They say variety is the spice of life and the Northern city of Blackpool remains one of the champions of this style of live entertainment. With many beautiful theatres scattered across its seaside streets, it is no surprise The Grand is named as such.

One of the late great giants of comedy is Tommy Cooper. Born in South Wales in 1921, to a Welsh recruiting sergeant in the British Army and his Devonshire wife, Tommy's talents and interest in performing and entertaining came when his aunt bought him a magic set. His brother David opened a magic shop in the 1960s so there was clearly a family interest.

Influenced by the likes of Laurel and Hardy, Max Miller and Bob Hope, he became a member of a NAAFI entertainment party after being called up as a trooper in the Royal Horse Guards, originally serving in Egypt. Among his many iconic mannerism and catchphrases that developed over the years, his fez is one of his memorable assets, originally borrowing it from a passing waiter after forgetting the pith helmet that was to complete his costume for the sketch in Cairo. This got huge laughs and became one of his trademarks. This is one of the anecdotes featured in Daniel Taylor's ingenious show paying tribute to the big guy, in which he portrays the master himself.

Blessed by Cooper's daughter Vicki, The Tommy Cooper Show is a piece highlighting a few aspects of the entertainer's life. Relying on a small selection of the catalogue of 'never get old' gags, we are left to wonder - as Tommy's agent questions - whether he is "a good magician trying to be bad or a bad magician trying to be good."

TV presenter and personality Gareth Jones (aka Gaz Top) plays Tommy's agent Miff Ferrie, as well as a soldier, a BBC talent rep, Bruce Forsyth, Tommy's son Tom and even Queen Elizabeth II. A versatile actor, he played them all well, adding to the light-heartedness of the show. Providing the required contrasting dynamics, Sharon Byatt's portrayal of Tommy's wife Gwen is brilliantly dramatic but the slight staggering of the show's scenes made the story hard to follow at times for those who do not know the star very well. This was helped by the nice lighting transitions to split the scenes up.

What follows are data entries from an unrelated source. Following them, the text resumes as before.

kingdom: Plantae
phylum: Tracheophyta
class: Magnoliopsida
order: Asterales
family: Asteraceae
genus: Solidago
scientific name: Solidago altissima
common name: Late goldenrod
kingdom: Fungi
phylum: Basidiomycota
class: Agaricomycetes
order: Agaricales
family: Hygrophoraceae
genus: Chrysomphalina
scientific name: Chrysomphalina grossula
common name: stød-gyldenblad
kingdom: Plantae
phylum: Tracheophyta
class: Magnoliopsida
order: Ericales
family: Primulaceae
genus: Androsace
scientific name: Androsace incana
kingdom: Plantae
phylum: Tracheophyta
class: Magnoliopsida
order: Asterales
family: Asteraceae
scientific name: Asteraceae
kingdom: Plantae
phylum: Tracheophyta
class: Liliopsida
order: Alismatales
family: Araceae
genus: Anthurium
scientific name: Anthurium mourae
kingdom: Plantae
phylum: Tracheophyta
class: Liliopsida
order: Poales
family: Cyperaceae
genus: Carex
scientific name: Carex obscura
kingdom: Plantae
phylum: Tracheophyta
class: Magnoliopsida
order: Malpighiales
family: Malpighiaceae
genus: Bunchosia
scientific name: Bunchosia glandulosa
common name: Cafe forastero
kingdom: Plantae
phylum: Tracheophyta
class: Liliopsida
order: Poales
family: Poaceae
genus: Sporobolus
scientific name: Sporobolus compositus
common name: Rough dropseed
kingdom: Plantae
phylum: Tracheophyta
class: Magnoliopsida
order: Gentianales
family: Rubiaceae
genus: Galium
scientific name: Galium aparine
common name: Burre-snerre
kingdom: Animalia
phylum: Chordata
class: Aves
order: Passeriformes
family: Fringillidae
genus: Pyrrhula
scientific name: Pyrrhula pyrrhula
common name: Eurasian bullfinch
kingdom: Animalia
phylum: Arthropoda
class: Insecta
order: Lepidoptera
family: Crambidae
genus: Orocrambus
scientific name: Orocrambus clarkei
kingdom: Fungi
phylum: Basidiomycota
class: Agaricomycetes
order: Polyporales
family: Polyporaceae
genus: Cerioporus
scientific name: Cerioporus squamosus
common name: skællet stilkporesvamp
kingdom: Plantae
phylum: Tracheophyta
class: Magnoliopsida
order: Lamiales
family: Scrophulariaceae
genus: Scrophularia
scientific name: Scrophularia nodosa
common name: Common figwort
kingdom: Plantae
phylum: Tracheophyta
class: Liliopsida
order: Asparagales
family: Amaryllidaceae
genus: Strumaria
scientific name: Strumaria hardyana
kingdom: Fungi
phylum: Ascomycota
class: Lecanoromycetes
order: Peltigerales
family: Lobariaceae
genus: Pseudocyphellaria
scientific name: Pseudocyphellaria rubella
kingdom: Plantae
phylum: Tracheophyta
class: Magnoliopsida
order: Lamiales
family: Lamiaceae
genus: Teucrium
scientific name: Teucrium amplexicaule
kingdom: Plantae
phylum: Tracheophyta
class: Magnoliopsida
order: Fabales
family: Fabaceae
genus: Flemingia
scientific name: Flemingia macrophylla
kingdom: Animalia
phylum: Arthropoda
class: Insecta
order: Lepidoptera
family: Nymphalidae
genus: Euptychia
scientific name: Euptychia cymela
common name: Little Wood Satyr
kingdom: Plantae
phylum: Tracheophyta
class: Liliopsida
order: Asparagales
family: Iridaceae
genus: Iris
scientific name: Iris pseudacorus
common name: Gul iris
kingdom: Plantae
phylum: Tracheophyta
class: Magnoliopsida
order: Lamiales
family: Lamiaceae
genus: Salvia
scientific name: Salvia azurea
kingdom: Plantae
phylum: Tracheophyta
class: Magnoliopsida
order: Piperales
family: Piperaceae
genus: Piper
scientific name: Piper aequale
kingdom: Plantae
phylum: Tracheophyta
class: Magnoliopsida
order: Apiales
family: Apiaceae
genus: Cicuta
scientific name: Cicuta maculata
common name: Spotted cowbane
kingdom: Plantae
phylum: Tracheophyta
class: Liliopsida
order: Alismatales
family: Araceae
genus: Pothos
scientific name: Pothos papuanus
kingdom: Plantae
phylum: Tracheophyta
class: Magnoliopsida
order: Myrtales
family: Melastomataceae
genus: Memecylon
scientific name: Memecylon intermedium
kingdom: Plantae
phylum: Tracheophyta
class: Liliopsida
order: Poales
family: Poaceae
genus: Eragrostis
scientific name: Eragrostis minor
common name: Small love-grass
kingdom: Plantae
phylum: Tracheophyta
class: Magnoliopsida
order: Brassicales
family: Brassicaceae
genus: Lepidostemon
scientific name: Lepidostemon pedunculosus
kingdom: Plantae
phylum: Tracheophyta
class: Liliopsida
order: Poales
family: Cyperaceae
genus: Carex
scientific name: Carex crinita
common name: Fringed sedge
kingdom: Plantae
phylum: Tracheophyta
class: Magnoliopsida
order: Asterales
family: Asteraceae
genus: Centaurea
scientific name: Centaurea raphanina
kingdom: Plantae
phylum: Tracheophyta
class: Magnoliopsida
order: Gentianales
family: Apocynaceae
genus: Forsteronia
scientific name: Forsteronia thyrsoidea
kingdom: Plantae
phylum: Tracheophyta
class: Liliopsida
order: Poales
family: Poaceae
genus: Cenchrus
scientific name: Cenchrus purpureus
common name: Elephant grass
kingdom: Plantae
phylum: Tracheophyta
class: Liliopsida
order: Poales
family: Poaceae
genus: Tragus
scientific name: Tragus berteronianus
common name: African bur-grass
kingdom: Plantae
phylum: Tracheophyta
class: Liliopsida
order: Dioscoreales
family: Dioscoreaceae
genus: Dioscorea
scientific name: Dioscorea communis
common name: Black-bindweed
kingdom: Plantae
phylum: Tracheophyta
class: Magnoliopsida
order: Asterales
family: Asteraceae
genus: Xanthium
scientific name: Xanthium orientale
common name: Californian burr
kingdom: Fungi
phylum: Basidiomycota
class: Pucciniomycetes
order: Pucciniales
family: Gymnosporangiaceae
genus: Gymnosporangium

Daniel Taylor, the lead and brainchild of the show, has clearly worked to live, breath and perfect his portrayal, with good timing making the audience easy to lead. This is down to him, his experience as a performer and his writing of the show with Ian Carroll. The brilliance of the 'box of hats' routine, 'the bouncing stool' and reactions to audience members' laughs bring the show to life, as does the 'old-time' music played in the theatre before, after and in the interval of the show.

A pleasant night's entertainment with insight into the life of a star of comedy, there could have been more light and shade in showing the stresses and pressures of his life but you certainly get an idea of some, particularly in the 'market stall', 'audition' and 'home' scene before Tommy's son joins him on the road.

With some singing and a minimal set, this show provides nostalgia for those who remember the good old days and admire Tommy's sketches and an introduction to those who are intrigued.

The Tommy Cooper Show is at Blackpool Grand Theatre tonight before continuing its tour to Darlington (24 Sep), St Helens (27 Sep) and Runcorn (22 Jan).